Dalam salah satu karya, seorang anak menggambarkan Bandung baheula dan kiwari, dimana sang anak menggambarkan masa lalu Bandung dengan noni Belanda berdampingan dengan orang pribumi dengan latar hitam putih. Di samping gambar baheula adalah gambar kiwari dengan fokus seorang penari berlatar gedung sate sedang ditonton turis asing (Belanda?). Ide yang sangat sensitif dalam menggambarkan perubahan sosial budaya masyarakat kota dan perubahan identitas kota/daerah.
Lukisan-lukisan yang dipamerkan memiliki karakter khas masing-masing dengan ide-ide unik dan menarik. Di antaranya ada yang menggambarkan jembatan Pasupati sebagai bagian dari (identitas fisik) kota Bandung. Bahkan ada pula yang menggambarkan kemacetan dan sampah sebagai karakteristik kota Bandung. Yang lain menggambarkan bajigur, bandrek dan soto Bandung sebagai bagian dari Bandung “ haritage” – maksudnya tentu adalah heritage atau warisan budaya. Tak ketinggalan wayang golek, permainan egrang dan dokar.
Warisan budaya memang tak melulu berisi kenangan visual. Warisan budaya pun menyimpan kenangan  akan bunyi, sentuhan, dan rasa, bahkan aroma. Maka tak salah jika anak-anak menerjemahkan kesenian dan makanan sebagai unsur (warisan) budaya. Hal-hal yang dirasakan kelima inderalah yang membuat seseorang terikat pada suatu tempat. Pengalaman ruang dan resepsi rasalah yang mampu menciptakan kenangan mendalam terhadap suatu tempat.
Kegiatan-kegiatan bersama seperti workshop menggambar sangat bermanfaat sebagai salah satu media pendidikan anak dan juga untuk menanamkan kesadaran sejak dini terhadap budaya dan warisan budaya. Kegiatan seperti ini pun pada akhirnya mengeliminasi unsur kompetisi -yang biasa ditemui dalam kegiatan lomba- dan lebih mengedepankan partisipasi, sehingga setiap anak bisa ikut serta menuangkan ide tanpa harus merasa minder jika kemampuannya masih belum terasah betul.

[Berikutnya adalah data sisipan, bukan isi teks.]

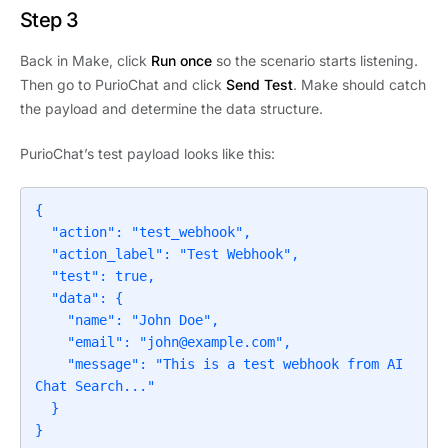
Step 3
Back in Make, click
Run once
so the scenario starts listening.
Then go to PurioChat and click
Send Test
. Make should catch
the payload and determine the data structure.
PurioChat’s test payload looks like this:
{

  "action": "test_webhook",

  "action_label": "Test Webhook",

  "test": true,

  "data": {

    "name": "John Doe",

    "email": "
john@example.com
",

    "message": "This is a test webhook from AI 
Chat Search..."

  }

}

Oleh karena yang menjadi inti kegiatan bersama atau bahasa bekennya workshop tersebut adalah belajar bersama dan penanaman kepekaan nilai-nilai sosial budaya.
Sudut pandang anak-anak cenderung lebih jujur dalam mengungkapkan ekspresi dan apresiasi terhadap apa yang mereka lihat dan rasakan, yang kemudian mereka tuangkan dalam lukisan. Jika dilihat di ruang pameran sketsa secara keseluruhan, gambar anak-anak memberikan warna dan kehidupan terhadap lukisan lain yang tampak lebih serius dan berfokus pada bangunan sebagai objek utama. Berkebalikan dengan sketsa-sketsa lain, lukisan anak-anak justru lebih banyak berfokus pada manusia dan kegiatannya. Lukisan anak-anak menjadikan bangunan sebagai latar belakang berlangsungnya berbagai kegiatan manusia.
Melalui lukisan anak-anak pengamat bisa melihat fungsi bangunan (cagar budaya) sebagai latar berbagai kegiatan manusia. Dari lukisan-lukisan bertema seni dan budaya, kebanyakan menyajikan kegiatan budaya seperti tarian di depan gedung sate ataupun kegiatan wisata di kota Bandung. Dari berbagai deskripsi kegiatan yang ada, terlihat adanya suatu harmoni antara kegiatan sehari-hari masyarakat dengan kehadiran tempat-tempat warisan budaya. Dari beragamnya deskripsi dalam lukisan anak-anak tersebut, secara umum dapat disimpulkan, bahwa terdapat sebuah keterikatan secara fisik maupun emosi antara masyarakat dengan lingkungan (alam maupun buatan) kota tempat dia tinggal. Kini yang menjadi tugas utama adalah bagaimana cara kita sebagai masyarakat Kota Bandung untuk menjaga warisan-warisan budaya (benda dan tak-benda) yang ada sehingga terhindar dari kepunahan, karena warisan-warisan tersebut merupakan  bagian dari identitas kota dan masyarakat.